§ **PROBLEM REQUIREMENTS**:
Start to finish, print the data below exactly, without the images.

§ **DATA IN THIS EXERCISE**:
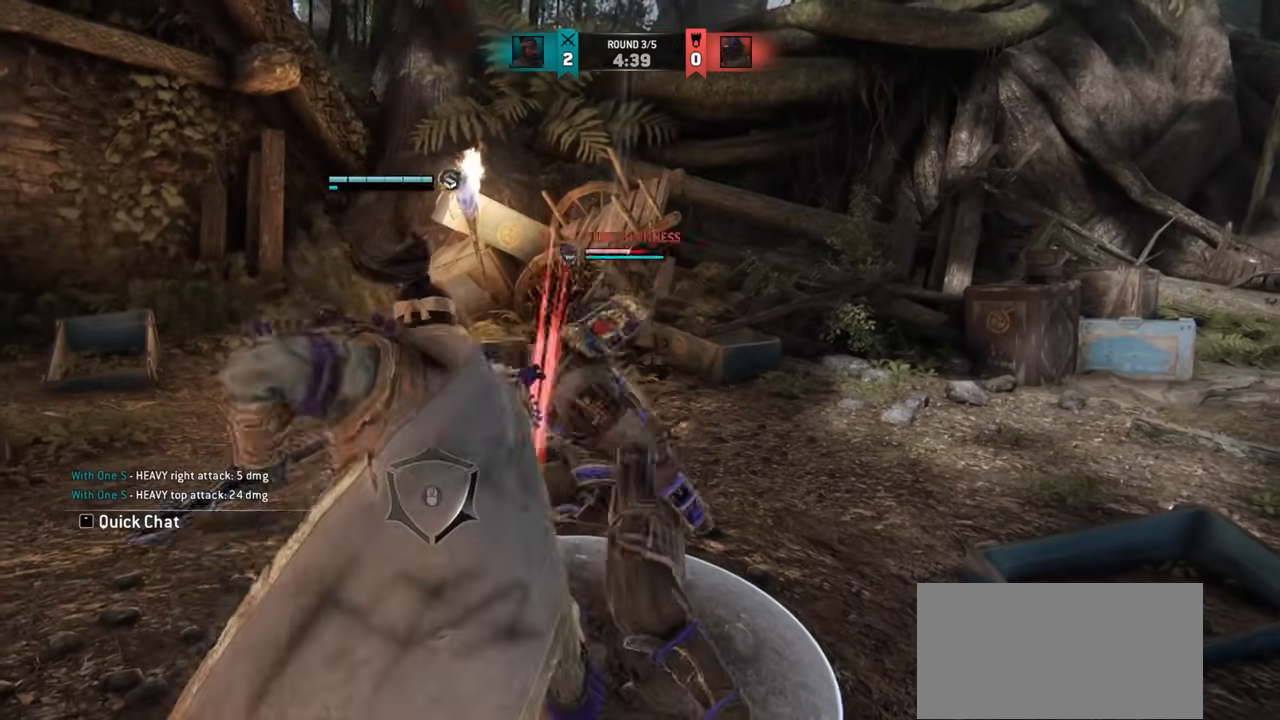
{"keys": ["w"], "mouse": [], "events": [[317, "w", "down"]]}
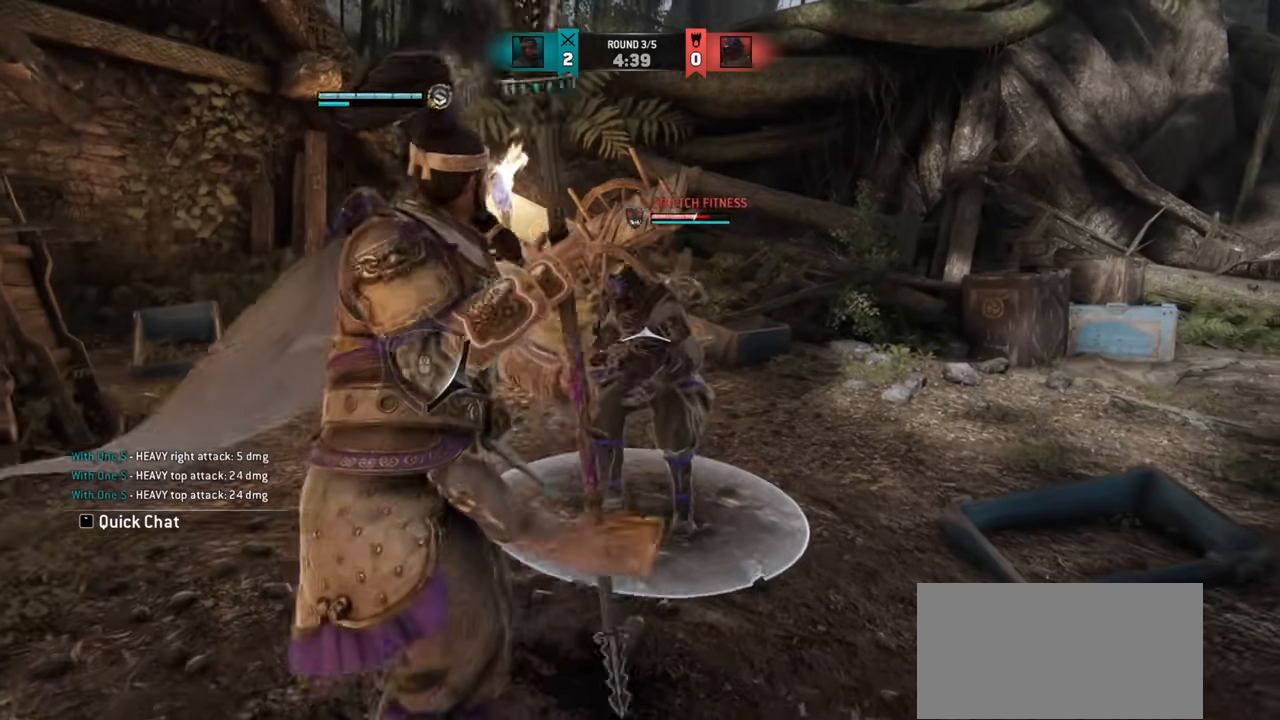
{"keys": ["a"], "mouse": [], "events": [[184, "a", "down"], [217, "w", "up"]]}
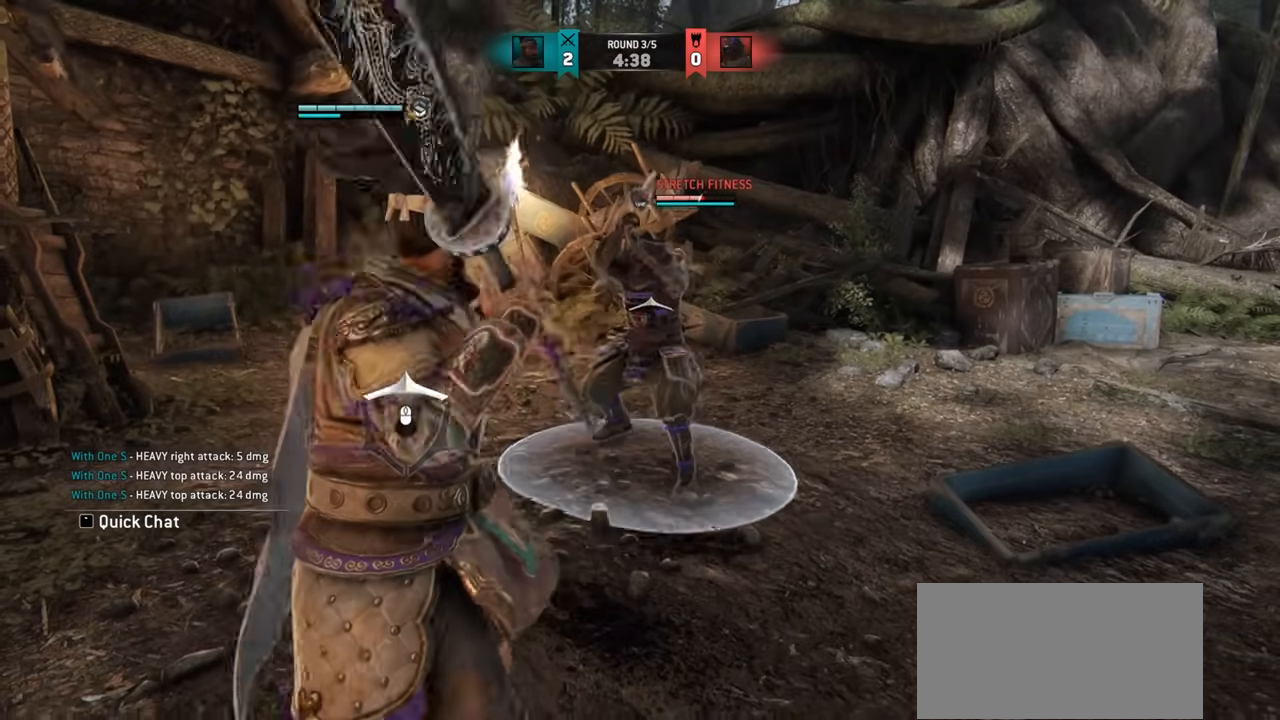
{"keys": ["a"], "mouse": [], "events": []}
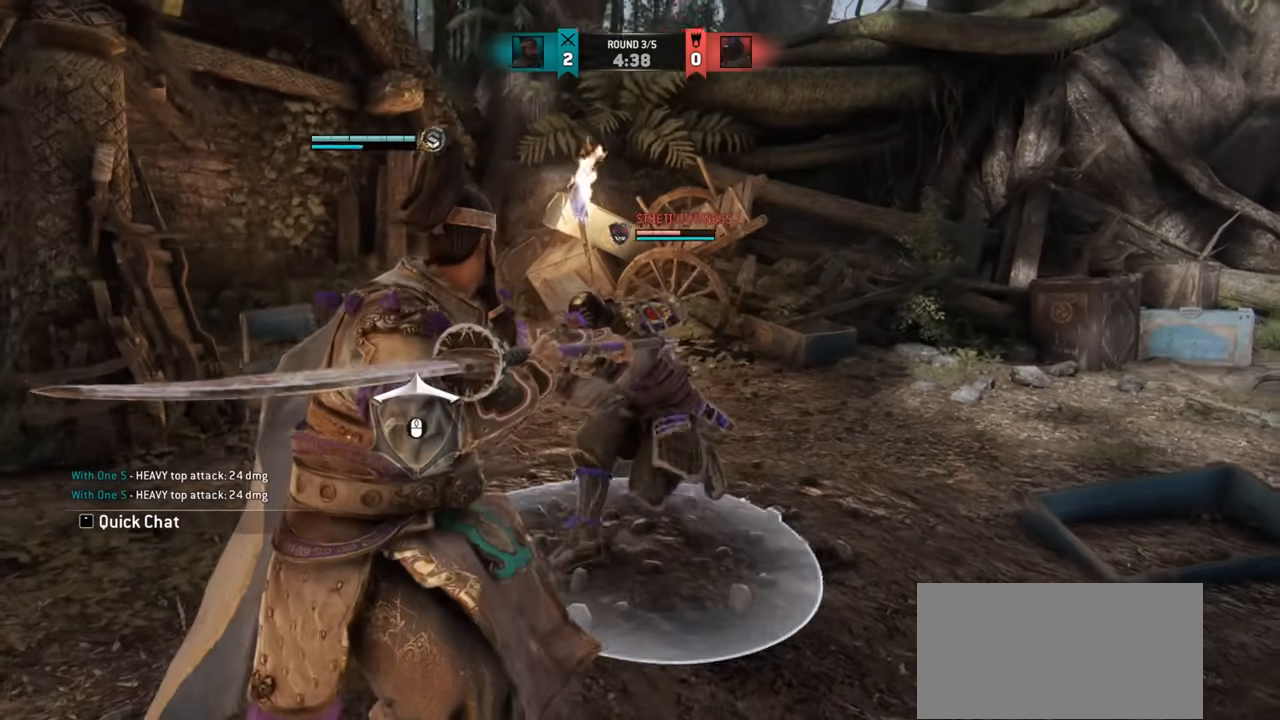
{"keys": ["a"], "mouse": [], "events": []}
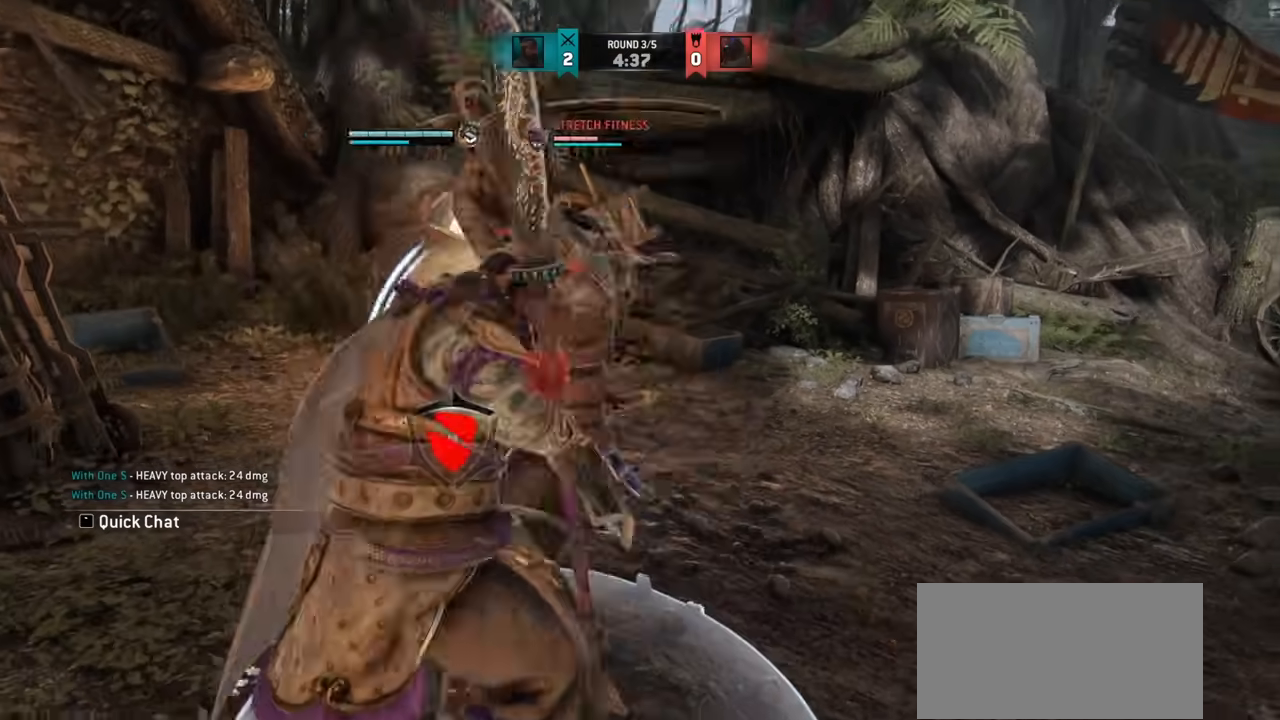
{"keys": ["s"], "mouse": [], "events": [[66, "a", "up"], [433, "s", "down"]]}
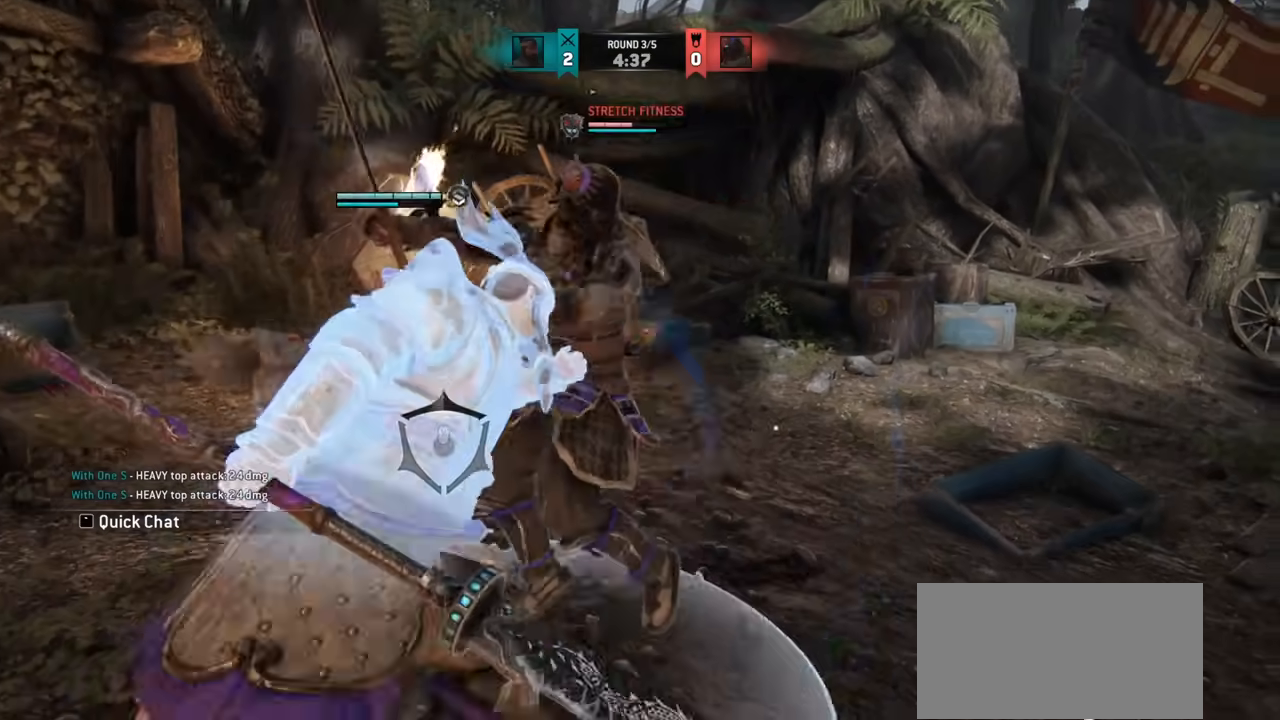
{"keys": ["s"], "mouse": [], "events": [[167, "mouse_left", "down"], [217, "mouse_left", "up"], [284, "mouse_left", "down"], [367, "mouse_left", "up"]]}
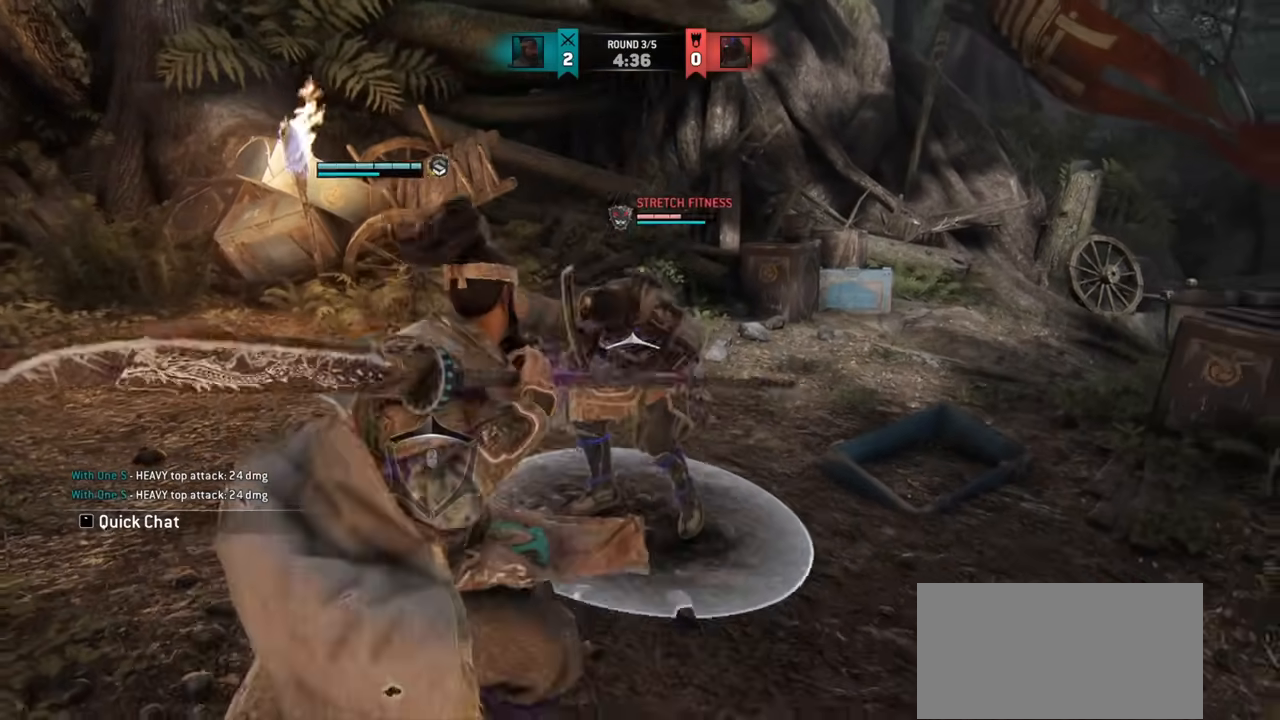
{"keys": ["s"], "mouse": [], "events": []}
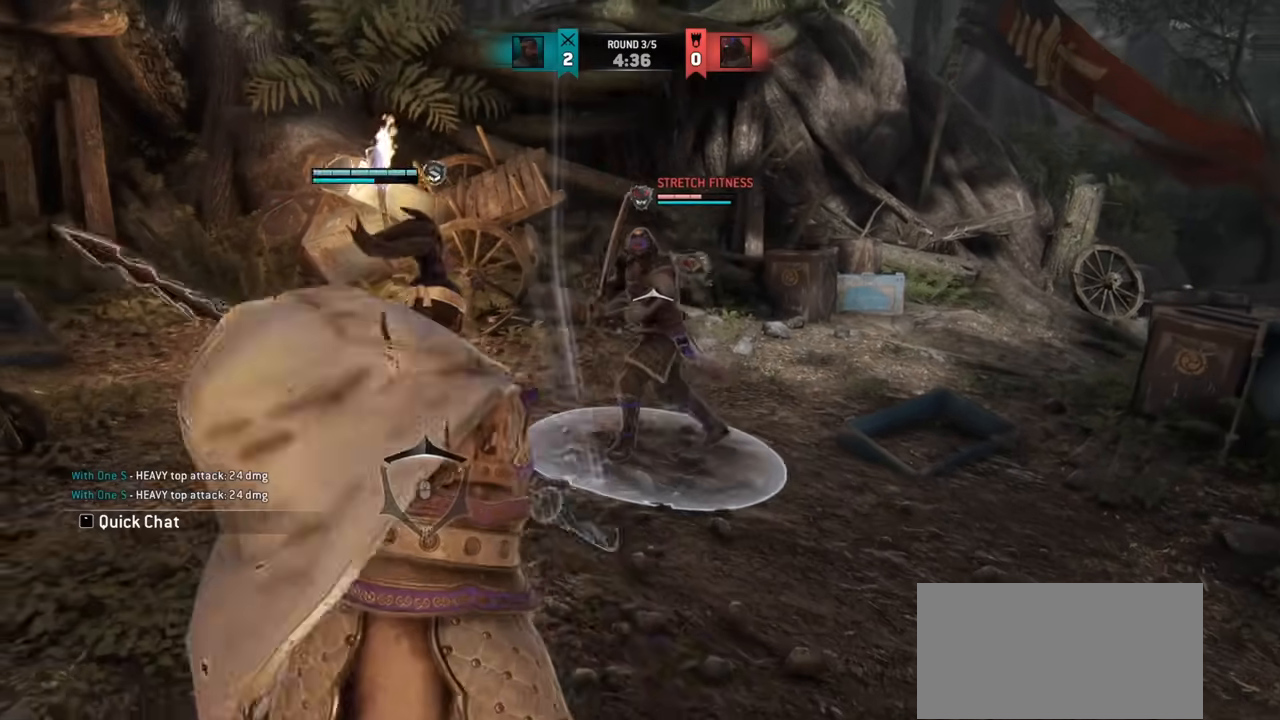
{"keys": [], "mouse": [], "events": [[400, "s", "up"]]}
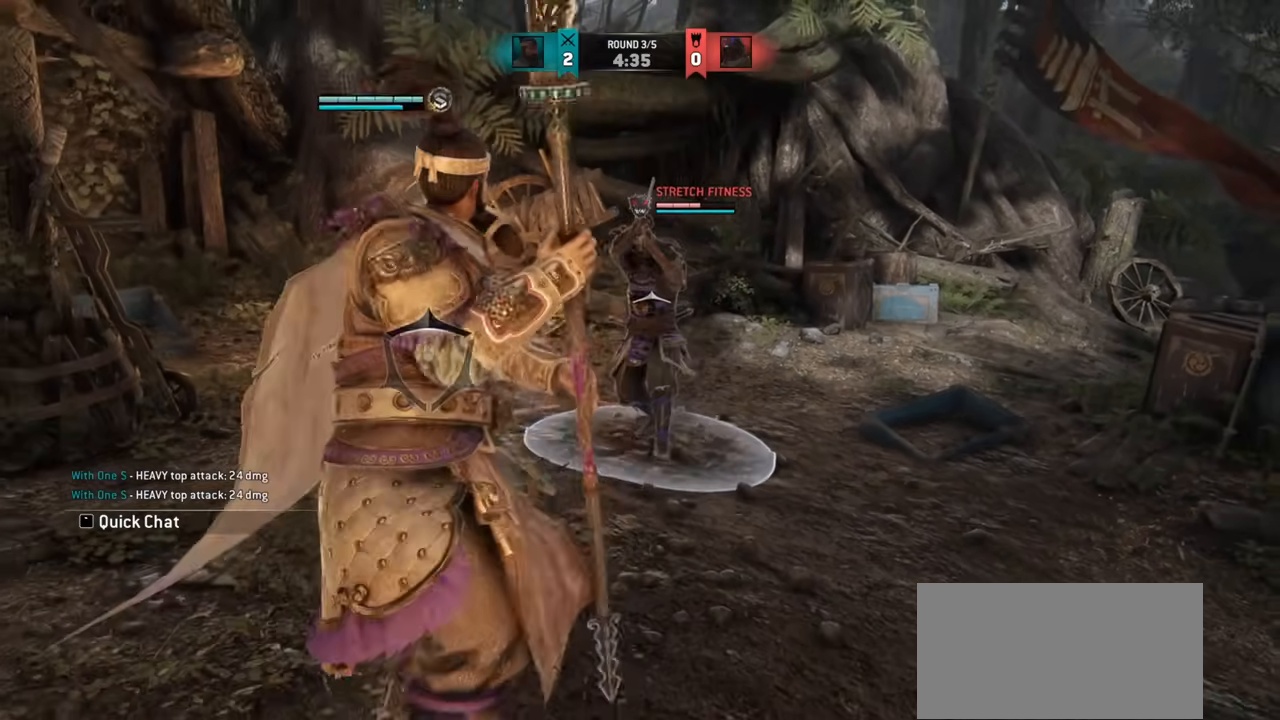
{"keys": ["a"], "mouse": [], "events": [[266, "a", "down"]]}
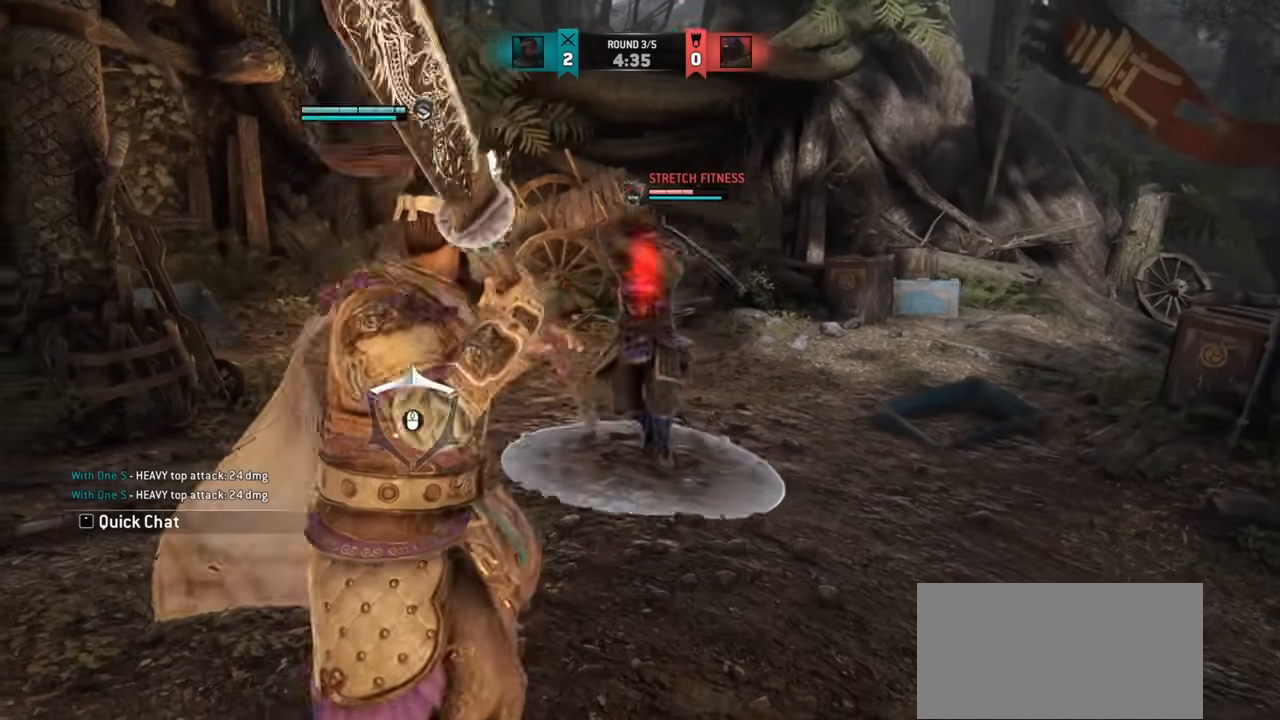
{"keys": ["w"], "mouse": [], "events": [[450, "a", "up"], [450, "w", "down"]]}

§ **TASK ANSWER**:
{"keys": ["w"], "mouse": [], "events": [[317, "w", "down"]]}
{"keys": ["a"], "mouse": [], "events": [[184, "a", "down"], [217, "w", "up"]]}
{"keys": ["a"], "mouse": [], "events": []}
{"keys": ["a"], "mouse": [], "events": []}
{"keys": ["s"], "mouse": [], "events": [[66, "a", "up"], [433, "s", "down"]]}
{"keys": ["s"], "mouse": [], "events": [[167, "mouse_left", "down"], [217, "mouse_left", "up"], [284, "mouse_left", "down"], [367, "mouse_left", "up"]]}
{"keys": ["s"], "mouse": [], "events": []}
{"keys": [], "mouse": [], "events": [[400, "s", "up"]]}
{"keys": ["a"], "mouse": [], "events": [[266, "a", "down"]]}
{"keys": ["w"], "mouse": [], "events": [[450, "a", "up"], [450, "w", "down"]]}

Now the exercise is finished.